Issues > Food & Drink > Animals > Overfishing
Seafood is a key part of many cultures, economies, and communities worldwide, Australia included. But have you ever stopped to think about the impacts of what you're eating? For decades now, the global demand for fish and seafood has increased. It has had a significant impact on our ocean ecosystems. 90 per cent of global fish stocks are fully exploited or overfished. Pacific bluefin tuna populations are estimated at under 4 per cent of their pre-fishing levels. Oceanic shark and ray populations have declined by 71 per cent since 1970, and around a third are threatened with extinction. The primary cause of all of this? Overfishing.
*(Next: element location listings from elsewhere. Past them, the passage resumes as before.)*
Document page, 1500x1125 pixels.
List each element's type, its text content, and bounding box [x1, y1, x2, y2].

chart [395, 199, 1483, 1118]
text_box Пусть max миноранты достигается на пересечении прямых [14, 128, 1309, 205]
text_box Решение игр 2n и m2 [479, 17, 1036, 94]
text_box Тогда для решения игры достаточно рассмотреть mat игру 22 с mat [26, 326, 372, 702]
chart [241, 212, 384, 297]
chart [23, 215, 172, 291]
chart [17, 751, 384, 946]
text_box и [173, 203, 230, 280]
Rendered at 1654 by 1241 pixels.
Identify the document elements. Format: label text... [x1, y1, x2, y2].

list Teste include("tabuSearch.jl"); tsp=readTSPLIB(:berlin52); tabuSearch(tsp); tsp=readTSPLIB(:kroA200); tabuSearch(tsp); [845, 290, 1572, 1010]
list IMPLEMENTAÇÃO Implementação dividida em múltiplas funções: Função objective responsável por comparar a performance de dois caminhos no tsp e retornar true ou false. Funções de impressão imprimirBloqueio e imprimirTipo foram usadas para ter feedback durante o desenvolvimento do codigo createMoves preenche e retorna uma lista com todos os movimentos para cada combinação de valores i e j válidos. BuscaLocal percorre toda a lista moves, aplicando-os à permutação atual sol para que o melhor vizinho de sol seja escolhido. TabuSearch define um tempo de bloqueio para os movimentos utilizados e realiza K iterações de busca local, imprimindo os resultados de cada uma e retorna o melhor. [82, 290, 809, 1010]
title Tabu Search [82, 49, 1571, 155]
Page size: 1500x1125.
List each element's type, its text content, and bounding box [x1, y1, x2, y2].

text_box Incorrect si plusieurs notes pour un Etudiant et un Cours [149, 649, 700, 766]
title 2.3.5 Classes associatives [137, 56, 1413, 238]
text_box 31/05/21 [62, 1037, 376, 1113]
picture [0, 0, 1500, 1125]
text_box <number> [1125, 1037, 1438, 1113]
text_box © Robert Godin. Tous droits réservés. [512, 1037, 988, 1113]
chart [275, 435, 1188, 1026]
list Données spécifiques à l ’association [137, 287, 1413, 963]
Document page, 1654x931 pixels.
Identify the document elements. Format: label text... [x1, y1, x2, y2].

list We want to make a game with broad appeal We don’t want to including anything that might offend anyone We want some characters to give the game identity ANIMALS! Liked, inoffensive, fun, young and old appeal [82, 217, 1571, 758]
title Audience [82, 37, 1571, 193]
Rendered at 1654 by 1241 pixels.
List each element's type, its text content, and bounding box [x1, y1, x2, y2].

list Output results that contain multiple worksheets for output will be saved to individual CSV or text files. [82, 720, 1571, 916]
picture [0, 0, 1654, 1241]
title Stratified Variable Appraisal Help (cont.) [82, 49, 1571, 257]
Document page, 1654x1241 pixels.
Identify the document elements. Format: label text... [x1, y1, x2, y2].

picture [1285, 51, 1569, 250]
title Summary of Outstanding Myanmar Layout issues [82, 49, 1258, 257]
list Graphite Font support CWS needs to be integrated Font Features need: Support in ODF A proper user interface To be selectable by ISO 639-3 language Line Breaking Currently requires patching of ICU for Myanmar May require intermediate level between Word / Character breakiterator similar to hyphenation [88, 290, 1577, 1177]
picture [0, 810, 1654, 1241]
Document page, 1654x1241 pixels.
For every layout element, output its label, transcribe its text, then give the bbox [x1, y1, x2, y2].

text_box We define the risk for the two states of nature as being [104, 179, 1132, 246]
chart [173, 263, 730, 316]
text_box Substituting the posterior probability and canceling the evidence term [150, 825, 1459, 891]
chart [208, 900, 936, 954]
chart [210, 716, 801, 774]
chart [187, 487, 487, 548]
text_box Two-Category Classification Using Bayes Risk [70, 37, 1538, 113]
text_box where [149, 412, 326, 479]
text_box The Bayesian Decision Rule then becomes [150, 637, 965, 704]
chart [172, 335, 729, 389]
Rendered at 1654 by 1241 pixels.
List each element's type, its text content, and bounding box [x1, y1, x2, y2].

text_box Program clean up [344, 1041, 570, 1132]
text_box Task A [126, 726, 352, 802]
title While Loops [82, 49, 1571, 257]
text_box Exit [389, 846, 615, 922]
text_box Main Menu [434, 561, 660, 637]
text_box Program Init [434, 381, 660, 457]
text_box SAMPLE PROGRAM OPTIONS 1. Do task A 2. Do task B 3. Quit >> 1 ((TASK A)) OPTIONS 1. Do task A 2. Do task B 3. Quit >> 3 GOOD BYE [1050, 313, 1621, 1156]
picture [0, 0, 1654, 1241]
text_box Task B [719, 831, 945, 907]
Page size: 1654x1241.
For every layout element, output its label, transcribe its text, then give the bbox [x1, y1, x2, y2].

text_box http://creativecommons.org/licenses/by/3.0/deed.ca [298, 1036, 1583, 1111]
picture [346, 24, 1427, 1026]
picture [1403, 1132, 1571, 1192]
There are many ways in which the fishing industry adversely impacts aquatic life. The most straightforward is fishing a population beyond a sustainable level. This means that animals are being fished faster than they're replenishing, resulting in a population decline. Aquatic life is often thrown back after being fished, usually because they are too small or not the correct species. However, even this often causes injury or death because of rapid decompression, air exposure, and the stress of being captured. The plastic from fishing equipment is another issue. 45 per cent of the Great Pacific Garbage Patch in weight is discarded fishing nets.
This can be combated in a few ways. The most obvious is limiting how much fishing is done in the first place, particularly for species that are at risk. Government-mandated fishing quotas help, and we can do our bit by cutting or reducing our seafood intake. If you continue eating seafood, you should ensure that what you eat is sustainably sourced. Unfortunately, this isn't always easy. Manufacturers often name their products to obscure the underlying animal, such as using "flake" to describe shark. Aggregate products like fish sticks or patties also tend to include unsustainable seafood without the consumer realising. It's important to check the label and learn what products and species are sustainable choices.
What can you do?
Eliminate or reduce your seafood consumption. Tofu is a great protein-rich alternative. If you are concerned about omega-3, flaxseed, walnuts and algae oil are great substitutes.
When buying seafood, use GoodFish: Australia's Sustainable Seafood Guide to help you find the most sustainable options.
Avoid species most at risk, such as shark products, rays, bigeye tuna, and southern bluefin tuna. Choose fish lower down the food chain, such as sardines and anchovies.
Look for the Aquaculture Stewardship Council (ASC) and Marine Stewardship Council (MSC) logos. These certify that the seafood production occurred in a reasonably sustainable manner.